When you’re at a conference, or presenting in a boardroom, you have a responsibility to both the audience, and your own professionalism to keep to your time. In many settings if you go over time, you will either be cut off before you can make your point or forced to rush through it at a bored audience’s expense.

Having said that, you may be going over time and have the audience eating out of your hand, but in this case do consider the run of events. If you are over time, you may be shortening the time of the speaker after you, which really does nothing for your reputation. You could also be cutting into lunch, which is a big no-no…

Slides

We’ve heard the term death by PowerPoint, and many folks say don’t use slides. I disagree with this. We are visual creatures, with the greatest “sensory bandwidth” being that of our eyes. I prefer to think that you get crappy presentations which belong in the bin, and presentations that someone has spent time on that are visually delighting. Have the latter.
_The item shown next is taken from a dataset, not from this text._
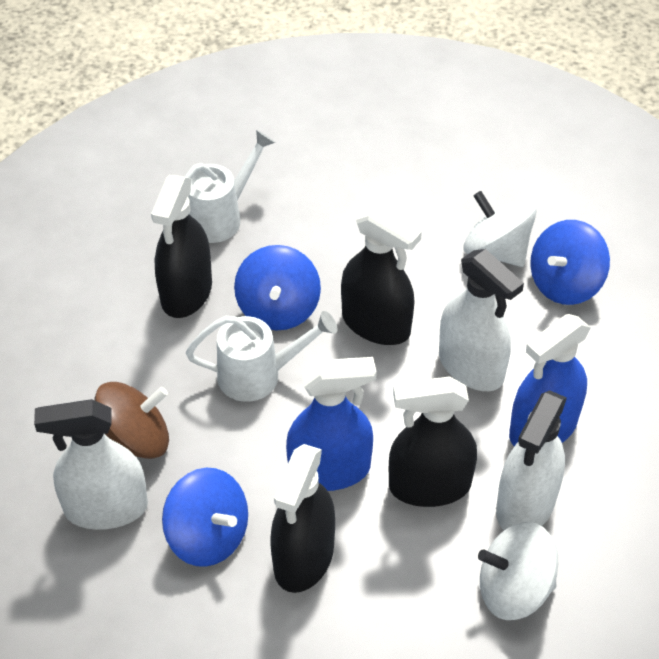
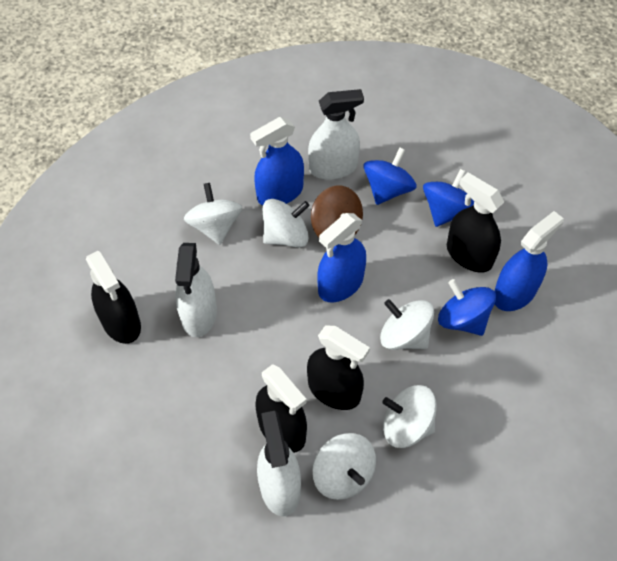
blue spray bottle: 2 -> 3
white spinning top: 2 -> 5
white watering can: 2 -> 0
There are some rules for slides though, my three key ones are below:

  • Don’t use your slides as a prompter – if the power fails, you’ve lost your place. If you’ve memorised your flow, this won’t be a problem.
  • Don’t use standard templates – they look boring, and anyone who has used PowerPoint will spot them a mile away. Disengaged audience in 3…2…1…
  • Your audience can read, but they’re there to HEAR you. Don’t have slides with mountains of text on them. Have a simple, enticing slide, and talk through it with your points.

Equipment

Last but not least, is equipment, which is two-fold. One is having everything you need, and two is making sure your laptop is good to go. On having what you need, have a standard checklist that you run through the night before every presentation, and pack your gear. Here’s mine as an example (along with why I pack certain items):

  • Clicker/pointer
  • Spare set of batteries for clicker/pointer
  • HDMI to VGA adapter (for those venues that still use VGA)
  • Whiteboard markers (this way I know the quality, and I know they’re visible)
  • Laptop & Charger
  • Mobile phone battery bank and charger cable (you never know when you’ll have to use your own hotspot instead of the venue’s internet)
  • Flashdisk with everything for my presentation on it (if my laptop dies and I have to use someone else’s machine)
  • Any props I may need

Finally, when it comes to your laptop, make sure you’ve run and installed all your updates (particularly for Windows) before you’re due to speak. Patches are released by Microsoft on the second Tuesday of the month, and if you have updates waiting you really don’t want your laptop rebooting on its own during your presentation or spending 45 minutes applying an update when you’re due to be on stage. Get this done beforehand! I’d always done this, but never thought of how important it was until a fellow speaking colleague (Ian Hatton) raised it in one of his talks. Go to your settings, go to Windows Updates, and install any updates waiting beforehand.

I hope you enjoyed my tips for being prepared for a presentation. Longer than my usual post, but valid nonetheless! Happy presenting!

PS – Steal the Show was basically my speaking go-to guide when starting out. I’d highly recommend it as required reading for anyone who has to present.